We know very few things about you, but the only awareness of your existence in this world, and in this historical moment, brought the light in one of the darkest times. You gave us back the hope we had lost in battle. You allowed us to go back to believing that all is not lost and that we can still defeat this monster you took away from us so much, too much.
You have put back into circulation that hope of which we all once became spokesmen, but which then began to falter, thanks to tiredness and the lack of the simplest and most meaningful of gestures, abandoning ourselves in the embraces of the people we love.
Then, one day in March, in beautiful and sunny Florida you were born, the first child with anti Covid antibodies, already present in your little body. Paediatricians Paul Gilbert and Chad Rudnick of the Charles E. Schmidt College of Medicine told us about you, they told the whole world about your birth, giving us the news that none of us expected.
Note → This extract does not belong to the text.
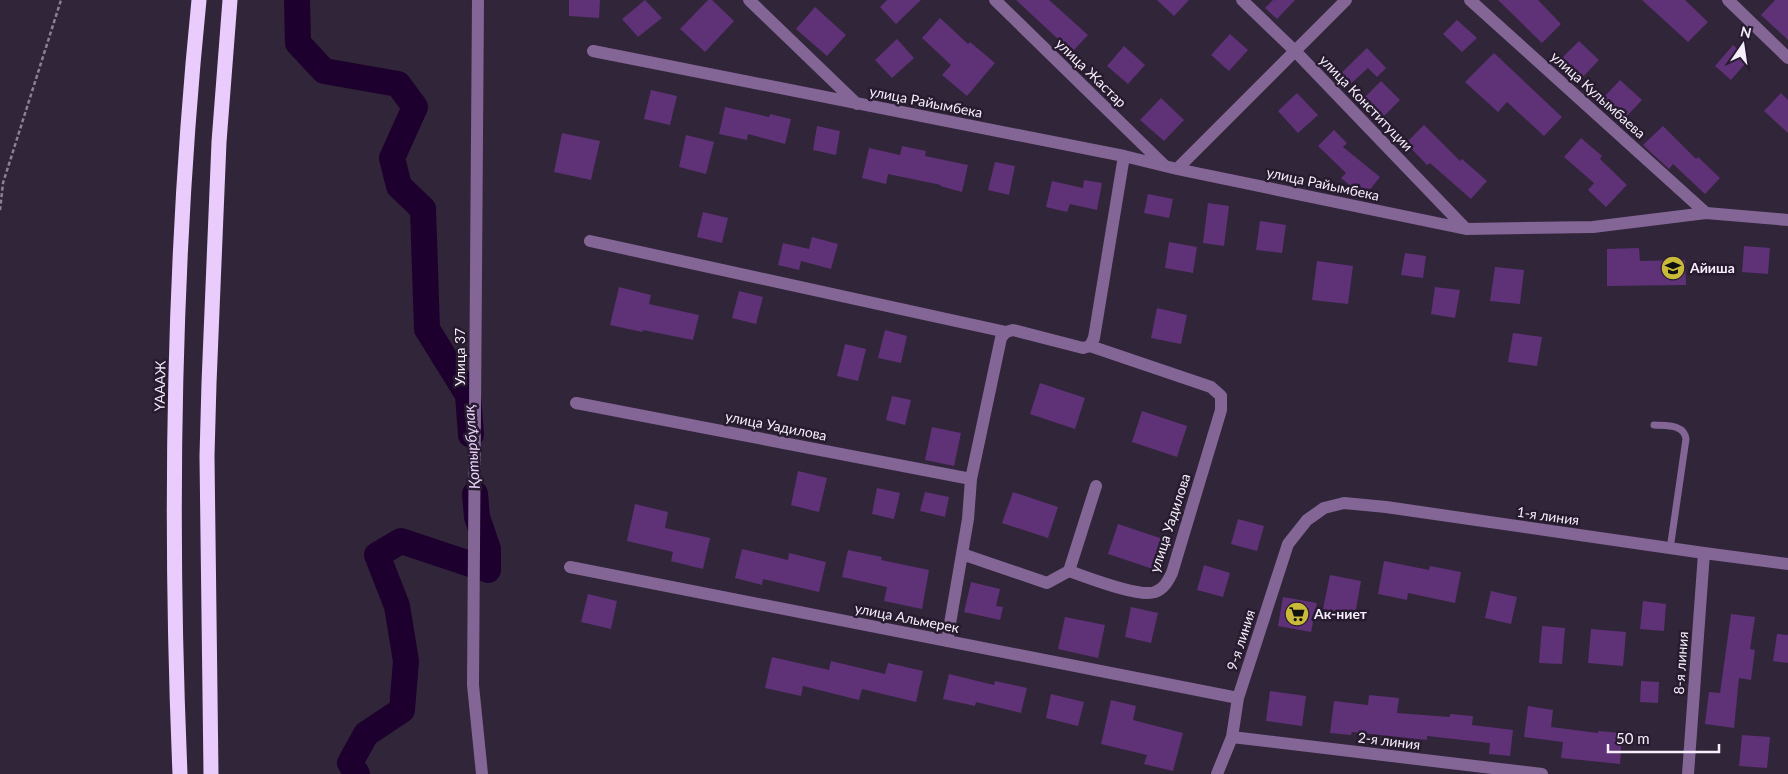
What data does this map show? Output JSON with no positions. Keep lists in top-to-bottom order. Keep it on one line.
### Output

They told us some details, while respecting your privacy. But the news that emerged was enough to rekindle the spark of hope in all of us. They told us that your mom had received a single dose of Moderna’s mRNA vaccine three weeks before giving birth, they explained through a detailed and scientific document that the antibodies of that dose were detected in the umbilical cord and that, therefore, they arrived. to you.
We were told that you were born “healthy and vigorous” and these words gave us the strength not to give up. Yours is the first global case of a girl with an immune system predisposed to fight the Coronavirus. You are a warrior!